(DATA EXTRACTS)

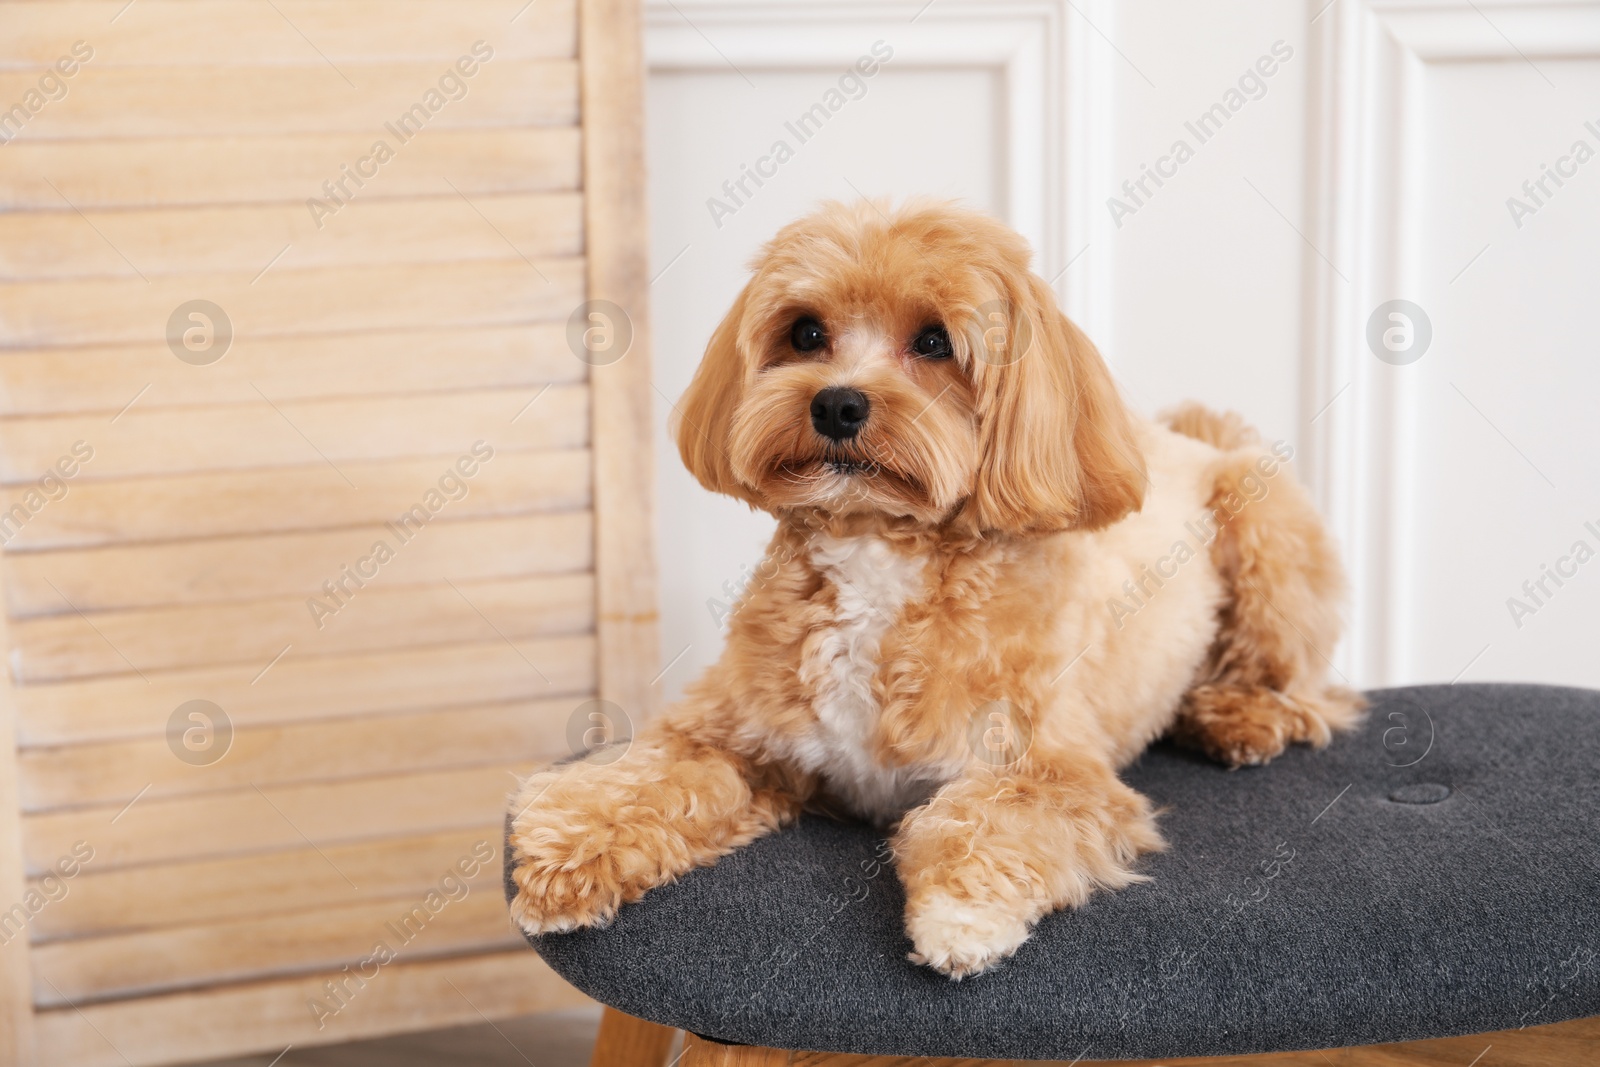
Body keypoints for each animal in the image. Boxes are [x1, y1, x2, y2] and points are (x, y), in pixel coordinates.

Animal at [512, 198, 1363, 979]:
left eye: (933, 342)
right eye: (806, 333)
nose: (837, 402)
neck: (879, 551)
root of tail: (1189, 437)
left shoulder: (1051, 771)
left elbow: (985, 817)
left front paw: (962, 912)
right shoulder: (728, 733)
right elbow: (643, 779)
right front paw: (564, 857)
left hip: (1266, 529)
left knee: (1303, 687)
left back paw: (1237, 715)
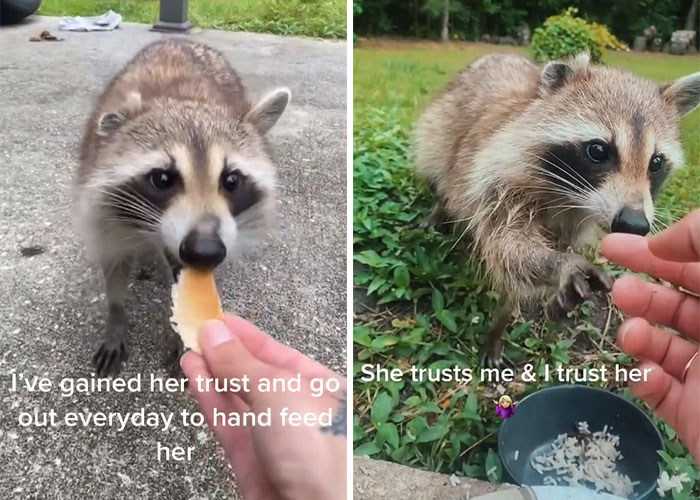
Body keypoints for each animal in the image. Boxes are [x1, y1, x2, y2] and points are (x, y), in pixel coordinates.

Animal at [76, 40, 290, 376]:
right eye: (162, 179)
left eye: (231, 180)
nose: (205, 251)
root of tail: (181, 41)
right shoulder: (102, 203)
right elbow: (114, 264)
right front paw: (116, 315)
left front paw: (180, 332)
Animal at [415, 52, 700, 367]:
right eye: (598, 151)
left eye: (656, 162)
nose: (634, 224)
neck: (571, 196)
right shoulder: (497, 185)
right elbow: (509, 246)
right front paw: (558, 263)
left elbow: (518, 273)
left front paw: (507, 315)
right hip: (442, 123)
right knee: (441, 166)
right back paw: (440, 205)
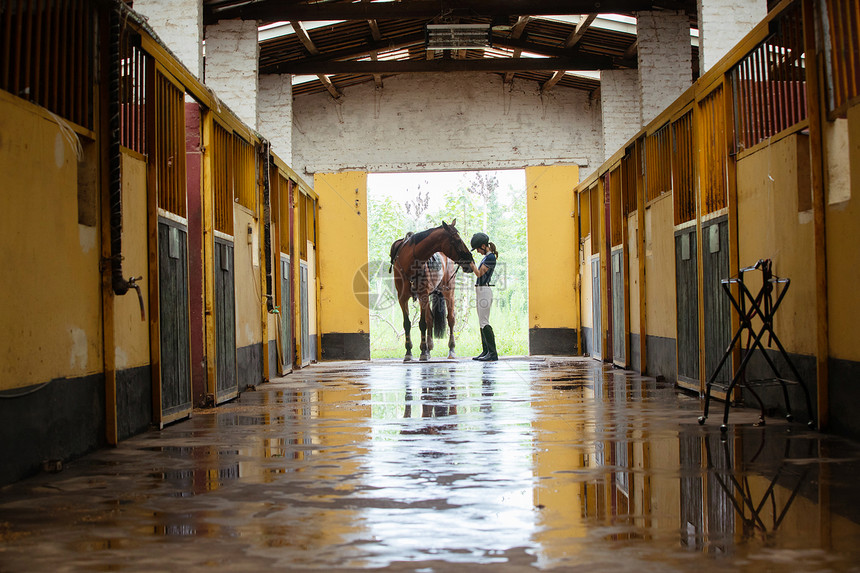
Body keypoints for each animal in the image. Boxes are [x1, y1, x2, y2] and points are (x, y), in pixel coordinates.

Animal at [392, 220, 478, 362]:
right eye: (457, 240)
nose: (470, 262)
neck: (409, 262)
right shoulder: (402, 298)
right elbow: (407, 324)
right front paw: (409, 352)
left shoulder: (423, 295)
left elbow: (422, 323)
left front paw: (422, 351)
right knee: (430, 318)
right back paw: (428, 349)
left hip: (448, 291)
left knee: (451, 319)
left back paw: (451, 349)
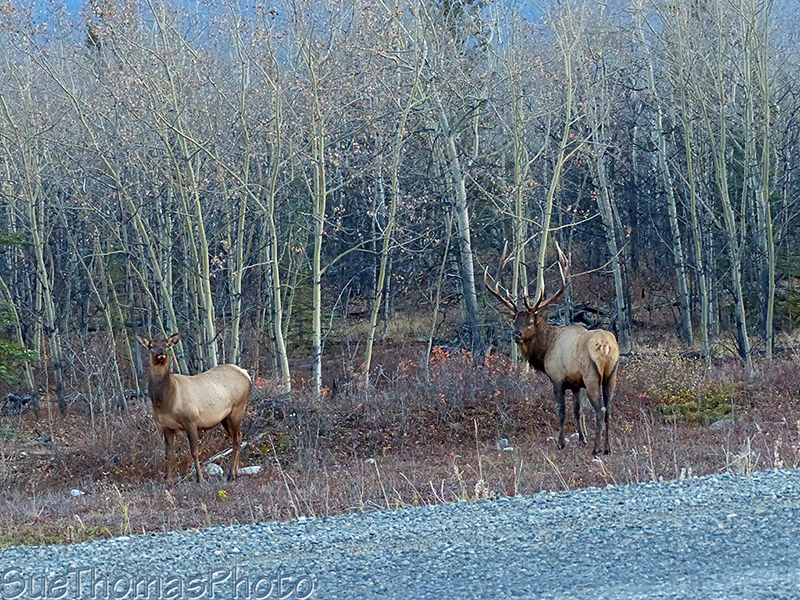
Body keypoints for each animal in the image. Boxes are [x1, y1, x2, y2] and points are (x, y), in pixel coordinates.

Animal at [136, 333, 252, 483]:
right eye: (151, 345)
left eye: (167, 345)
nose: (161, 352)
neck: (166, 401)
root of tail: (246, 374)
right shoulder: (166, 426)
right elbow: (169, 454)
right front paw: (168, 482)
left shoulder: (190, 420)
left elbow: (194, 451)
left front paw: (200, 478)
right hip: (225, 417)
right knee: (238, 435)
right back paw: (236, 472)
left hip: (238, 408)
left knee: (236, 440)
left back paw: (231, 474)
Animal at [485, 243, 620, 455]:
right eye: (515, 320)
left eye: (531, 322)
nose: (516, 334)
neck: (545, 350)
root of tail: (606, 346)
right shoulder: (575, 383)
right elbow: (577, 410)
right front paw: (582, 439)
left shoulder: (557, 378)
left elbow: (562, 411)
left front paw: (561, 443)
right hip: (611, 374)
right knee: (609, 409)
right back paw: (607, 448)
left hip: (592, 375)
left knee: (601, 410)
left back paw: (596, 449)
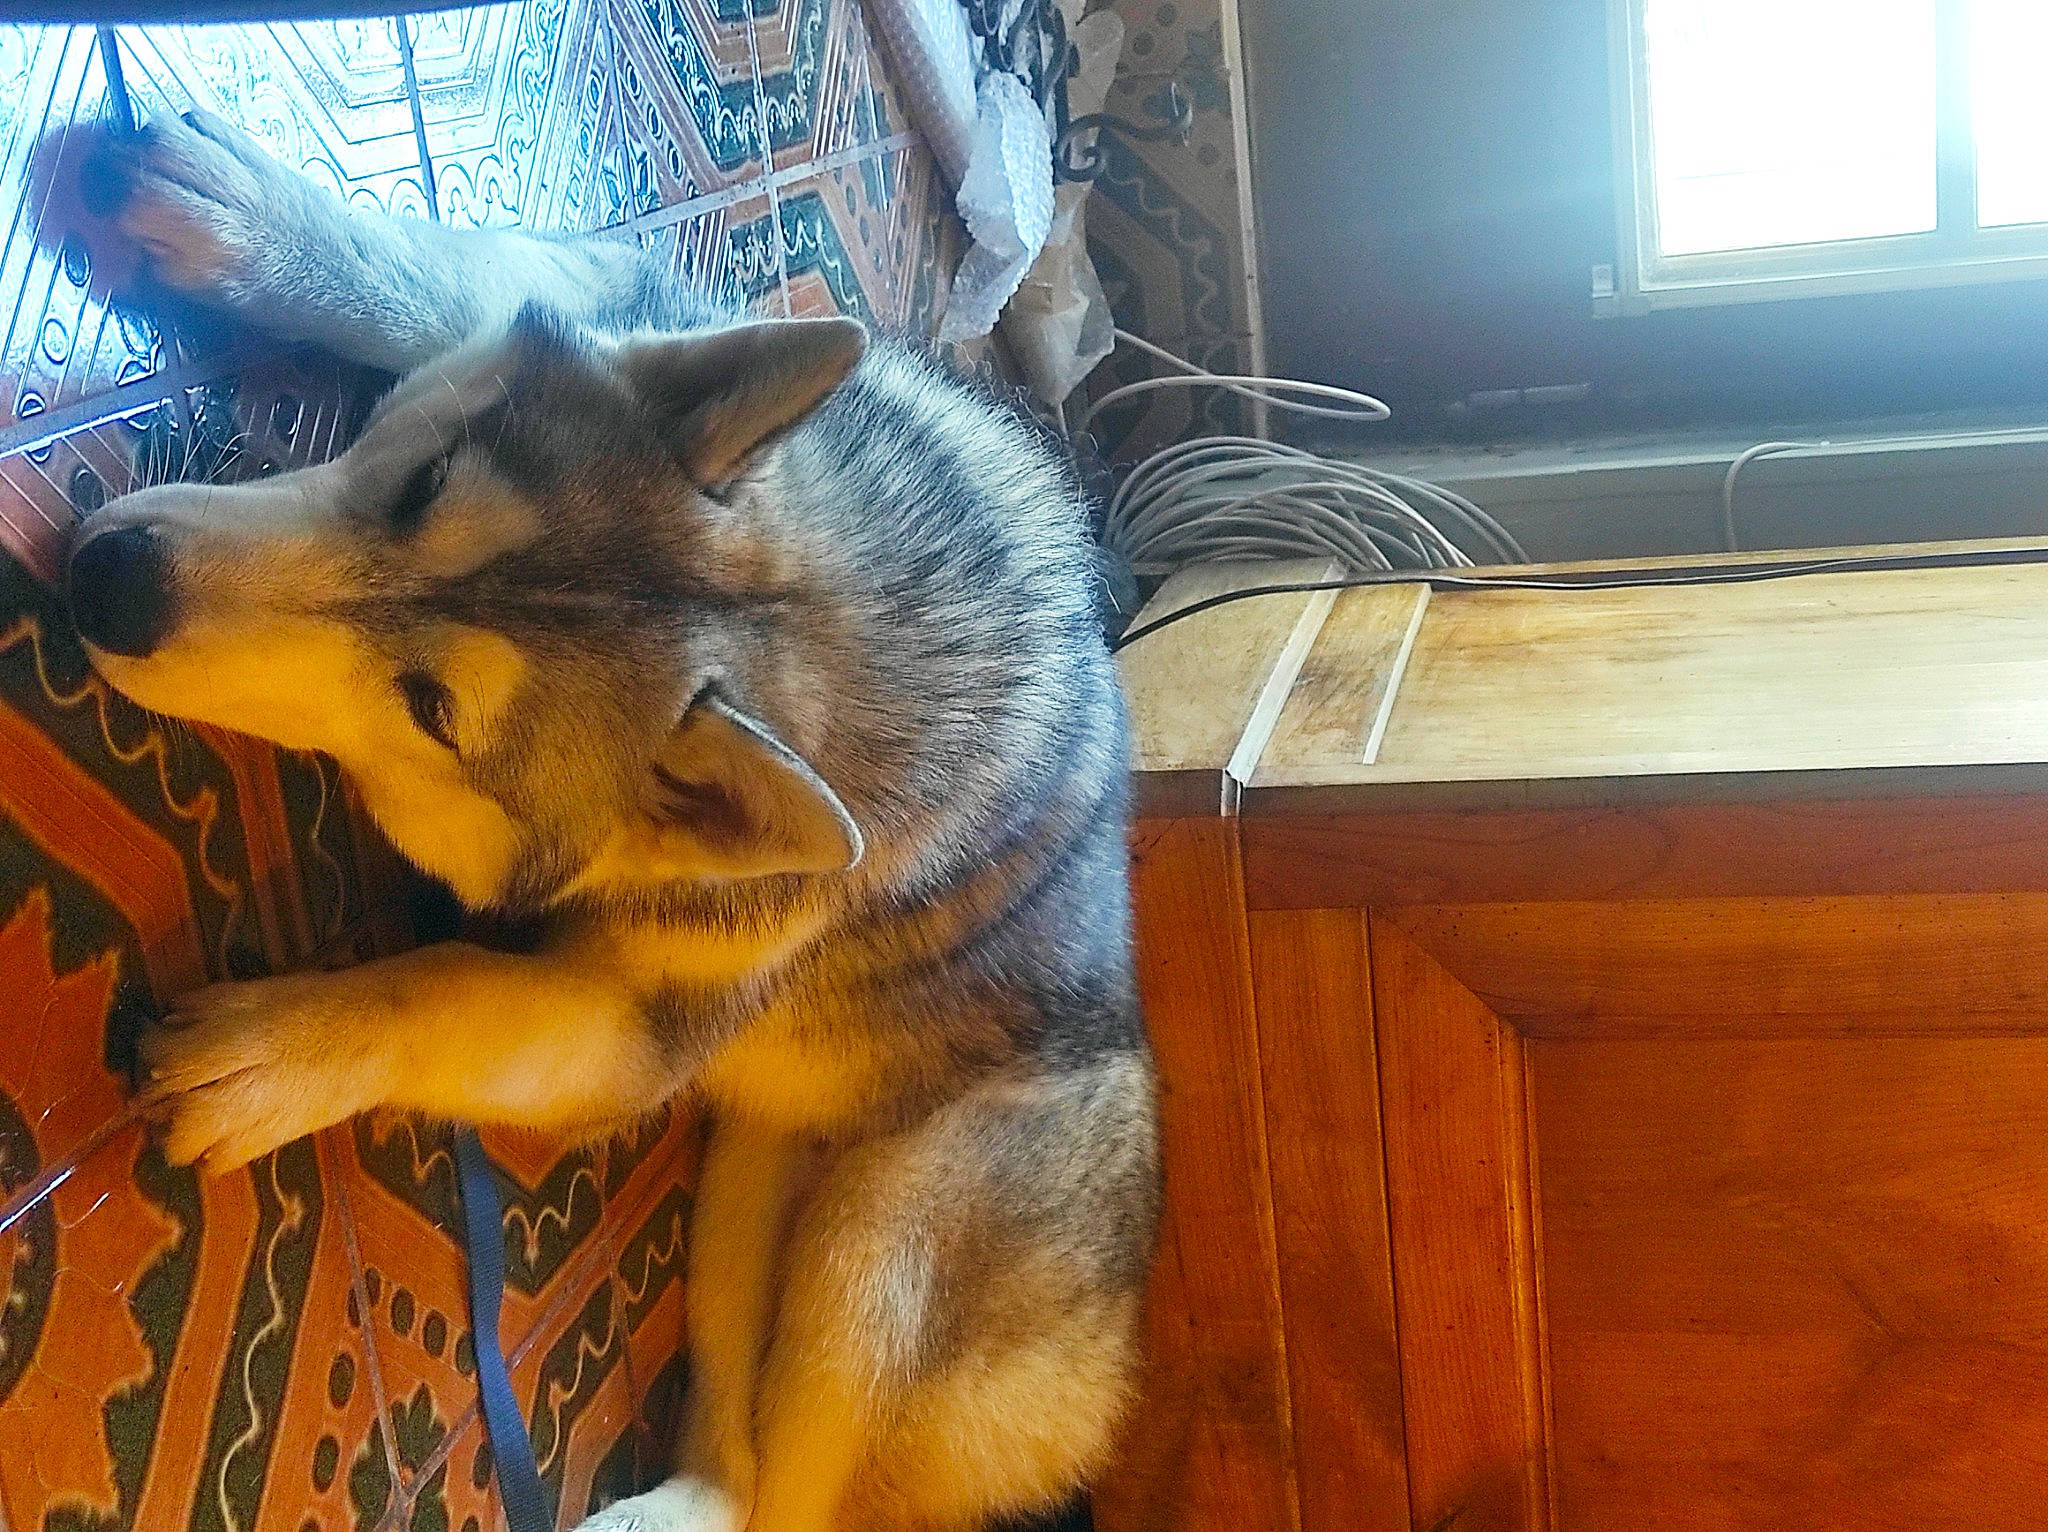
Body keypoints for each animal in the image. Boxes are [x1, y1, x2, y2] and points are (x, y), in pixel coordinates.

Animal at [55, 109, 1158, 1532]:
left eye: (432, 710)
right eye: (421, 479)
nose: (109, 582)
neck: (835, 612)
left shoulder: (625, 1038)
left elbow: (437, 980)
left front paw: (270, 1054)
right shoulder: (604, 298)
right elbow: (434, 276)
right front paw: (245, 217)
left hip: (878, 1252)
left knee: (797, 1492)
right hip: (747, 1190)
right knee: (738, 1465)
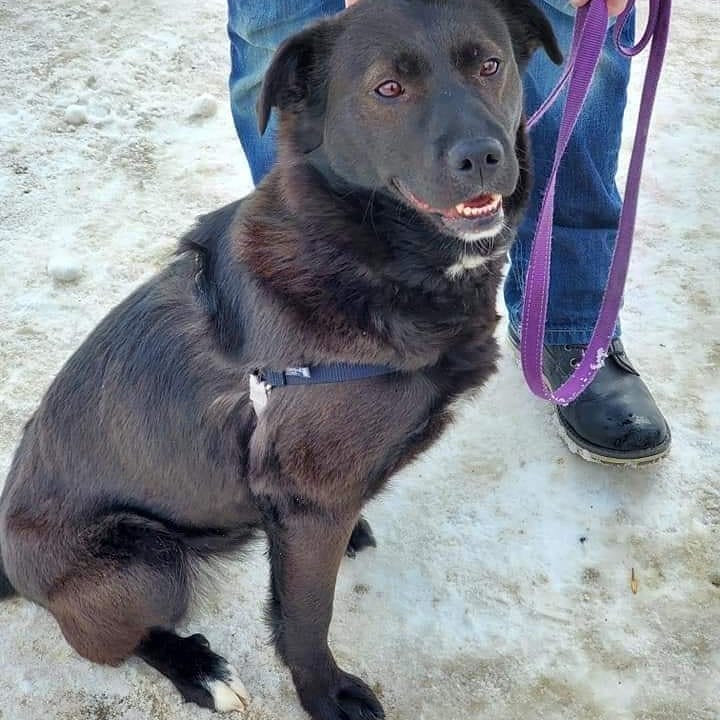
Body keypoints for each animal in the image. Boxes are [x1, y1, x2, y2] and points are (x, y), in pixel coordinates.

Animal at [0, 2, 560, 716]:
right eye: (388, 88)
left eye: (490, 65)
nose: (482, 156)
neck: (365, 255)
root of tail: (7, 557)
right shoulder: (311, 504)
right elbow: (305, 616)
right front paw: (323, 691)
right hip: (145, 562)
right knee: (115, 639)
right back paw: (198, 668)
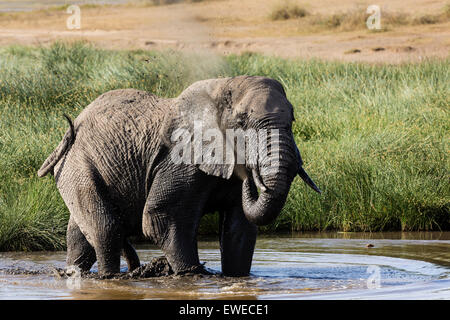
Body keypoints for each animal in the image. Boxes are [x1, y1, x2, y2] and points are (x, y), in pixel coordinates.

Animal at [38, 75, 320, 278]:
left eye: (292, 120)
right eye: (242, 122)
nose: (252, 176)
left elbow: (239, 229)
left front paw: (238, 278)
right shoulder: (180, 159)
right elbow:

(HOW TO COMPLETE THIS TASK)
An exact copy of the material is required, minus the pictures.

(RESPONSE TO THE EXERCISE)
Body keypoints for each animal in the image. Boxes are [x1, y1, x2, y2] and points are (x, y), in pixel coordinates.

Animal at [512, 198, 1363, 979]:
left eye: (933, 342)
right eye: (806, 333)
nose: (837, 402)
neck: (879, 551)
root of tail: (1189, 437)
left shoulder: (1051, 771)
left elbow: (985, 817)
left front paw: (962, 912)
right shoulder: (728, 733)
right elbow: (643, 779)
right front paw: (564, 857)
left hip: (1266, 529)
left knee: (1303, 687)
left back paw: (1237, 715)
Body keypoints for each animal in the image. Boxes are [x1, y1, x2, y2] and points are (x, y), in pixel coordinates.

Animal at [76, 40, 290, 376]:
right eye: (162, 179)
left eye: (231, 180)
nose: (205, 251)
root of tail: (181, 41)
right shoulder: (102, 203)
right elbow: (114, 264)
right front paw: (116, 315)
left front paw: (180, 332)
Animal at [415, 52, 700, 367]:
right eye: (598, 151)
left eye: (656, 162)
nose: (634, 224)
neck: (571, 196)
right shoulder: (497, 185)
right elbow: (509, 246)
right front paw: (558, 263)
left elbow: (518, 273)
left front paw: (507, 315)
right hip: (442, 123)
right knee: (441, 166)
right back paw: (440, 205)
Body keypoints for each animal in the image. Boxes are [x1, y1, x2, y2] and points are (x, y), in pixel coordinates.

Animal at [392, 220, 478, 362]:
right eye: (457, 240)
nose: (470, 262)
neck: (409, 262)
right shoulder: (402, 298)
right elbow: (407, 324)
right front paw: (409, 352)
left shoulder: (423, 295)
left elbow: (422, 323)
left front paw: (422, 351)
right knee: (430, 318)
right back paw: (428, 349)
left hip: (448, 291)
left knee: (451, 319)
left back paw: (451, 349)
Body keypoints for each animal in the image. Boxes are [x1, y1, x2, y2] and points are (x, y), in pixel coordinates.

Animal at [136, 333, 252, 483]:
right eye: (151, 345)
left eye: (167, 345)
nose: (161, 352)
neck: (166, 401)
root of tail: (246, 374)
right shoulder: (166, 426)
right elbow: (169, 454)
right front paw: (168, 482)
left shoulder: (190, 420)
left elbow: (194, 451)
left front paw: (200, 478)
right hip: (225, 417)
right knee: (238, 435)
right back paw: (236, 472)
left hip: (238, 408)
left knee: (236, 440)
left back paw: (231, 474)
Animal at [485, 243, 620, 455]:
right eye: (515, 320)
left eye: (531, 322)
nose: (516, 334)
neck: (545, 350)
root of tail: (606, 346)
right shoulder: (575, 383)
right elbow: (577, 410)
right front paw: (582, 439)
left shoulder: (557, 378)
left elbow: (562, 411)
left front paw: (561, 443)
right hip: (611, 374)
right knee: (609, 409)
right back paw: (607, 448)
left hip: (592, 375)
left knee: (601, 410)
left back paw: (596, 449)
Body keypoints for each animal in the image. Boxes are [x1, y1, x2, y2] and points are (x, y), in pixel coordinates.

Animal at [55, 109, 1158, 1532]:
left eye: (432, 710)
right eye: (421, 479)
nose: (109, 582)
neck: (835, 612)
left shoulder: (625, 1038)
left elbow: (437, 980)
left front paw: (270, 1054)
right shoulder: (604, 298)
right elbow: (434, 276)
right front paw: (245, 217)
left hip: (878, 1252)
left knee: (797, 1492)
right hip: (747, 1190)
right knee: (738, 1465)
Body keypoints for each animal in the image. Boxes are [x1, y1, x2, y2] and points are (x, y), in pixel coordinates.

Animal at [0, 2, 560, 716]:
right eye: (388, 88)
left eye: (490, 65)
nose: (482, 156)
neck: (365, 255)
root of tail: (7, 557)
right shoulder: (311, 504)
right elbow: (305, 616)
right front paw: (323, 691)
right hip: (145, 562)
right knee: (115, 639)
right back paw: (198, 668)
Body keypoints for each animal in the image. Boxes are [x1, y1, x2, y2] and points are (x, y), in pixel coordinates.

Animal at [38, 75, 320, 278]:
left eye: (292, 120)
right eye: (242, 122)
nose: (252, 176)
left elbow: (239, 229)
left front paw: (238, 278)
right shoulder: (180, 159)
right elbow:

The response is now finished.